TAGS: Chicken, Rice, Healthy, Dinner, Carrots

Description: Peas and carrots add color and provide a healthy addition to this traditional dish.

INGREDIENTS:
• 2 pounds boneless, skinless chicken breasts, cut into strips
• 1 medium onion, peeled and chopped
• 2 green bell peppers, chopped
• 2 jalapeno peppers, seeded and finely chopped
• 3 cloves garlic, finely chopped
• 2 cups reduced sodium chicken broth
• 2 (14.-ounce) cans no salt added diced tomatoes, drained
• ½ cup frozen pea and carrot blend
• 1 teaspoon each ground
• cumin and chili powder
• 3/4 cup brown rice

DIRECTIONS:

1. In a nonstick skillet, sauté chicken strips over medium heat until cooked thoroughly, about 10 minutes.

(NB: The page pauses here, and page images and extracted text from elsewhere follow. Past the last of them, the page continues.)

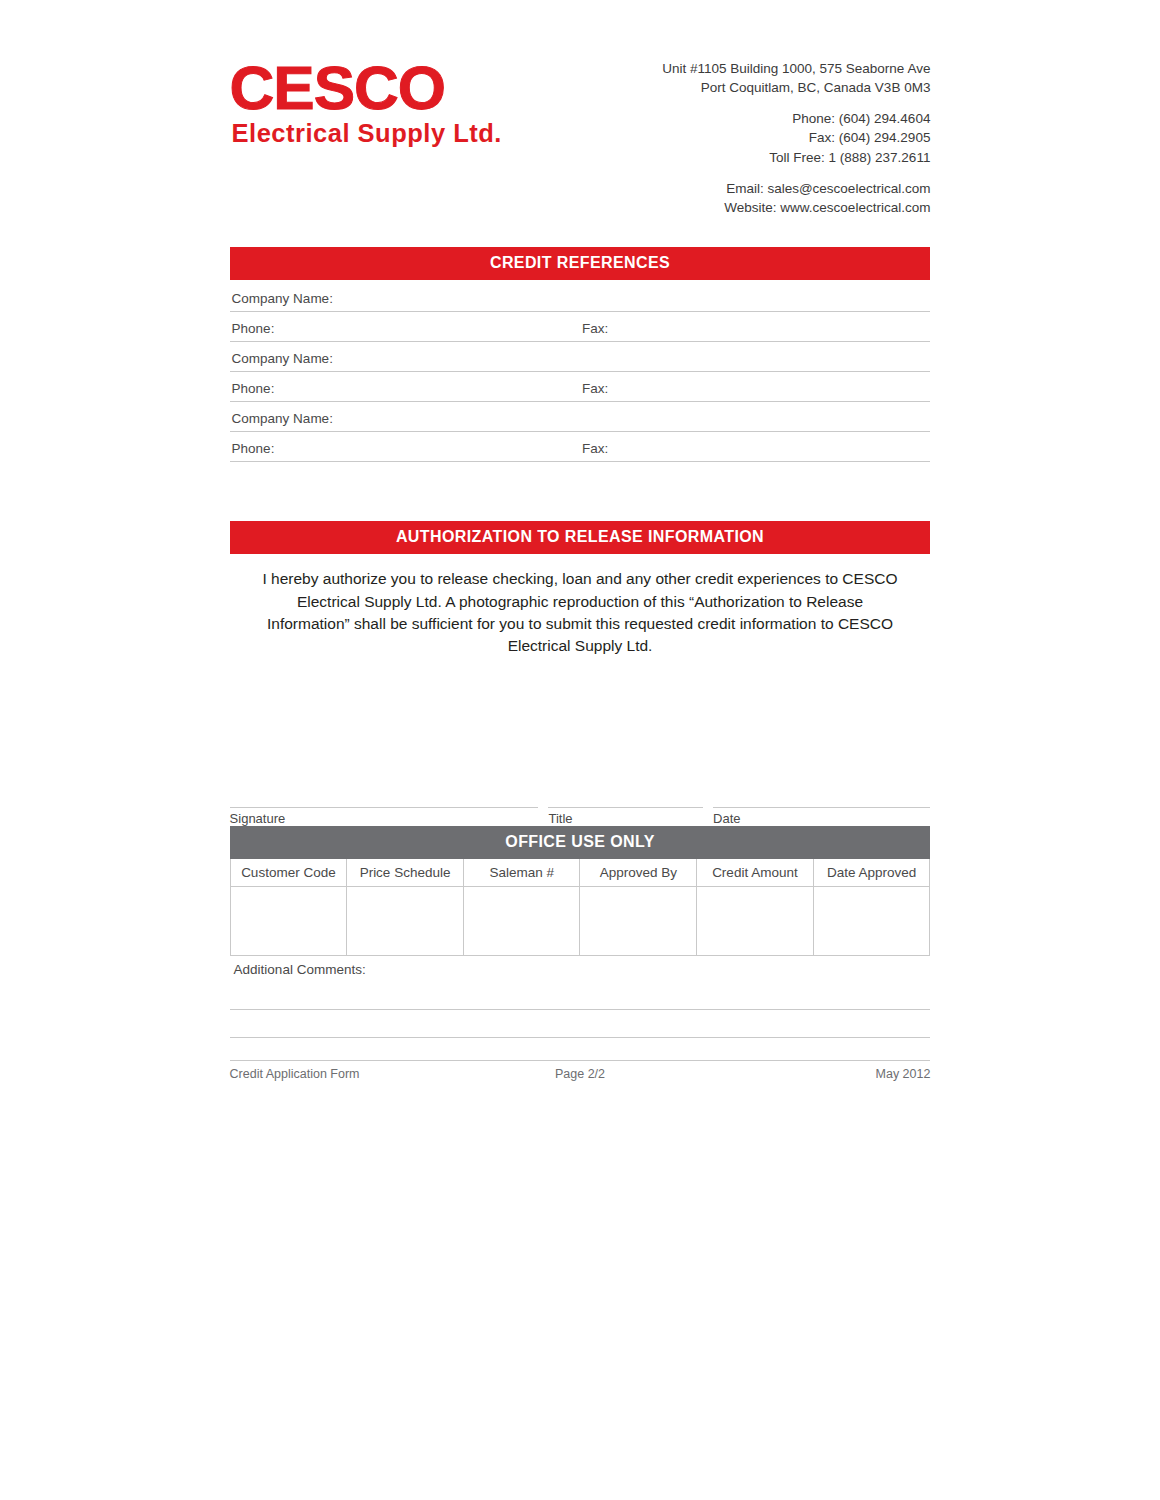CESCO
Electrical Supply Ltd.
Unit #1105 Building 1000, 575 Seaborne Ave
Port Coquitlam, BC, Canada V3B 0M3
Phone: (604) 294.4604
Fax: (604) 294.2905
Toll Free: 1 (888) 237.2611
Email: sales@cescoelectrical.com
Website: www.cescoelectrical.com
CREDIT REFERENCES
| Company Name: |
| Phone: | Fax: |
| Company Name: |
| Phone: | Fax: |
| Company Name: |
| Phone: | Fax: |
AUTHORIZATION TO RELEASE INFORMATION
I hereby authorize you to release checking, loan and any other credit experiences to CESCO Electrical Supply Ltd. A photographic reproduction of this “Authorization to Release Information” shall be sufficient for you to submit this requested credit information to CESCO Electrical Supply Ltd.
Signature
Title
Date
OFFICE USE ONLY
| Customer Code | Price Schedule | Saleman # | Approved By | Credit Amount | Date Approved |
| --- | --- | --- | --- | --- | --- |
Additional Comments:
Credit Application Form Page 2/2 May 2012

Set aside and keep warm.

2. In a large skillet, bring remaining ingredients to a boil. Cover and simmer about 30 minutes, until rice has absorbed liquid.

3. Remove cover from rice mixture, remove from heat, and let stand for 3 to 5 minutes. Arrange chicken over rice and serve.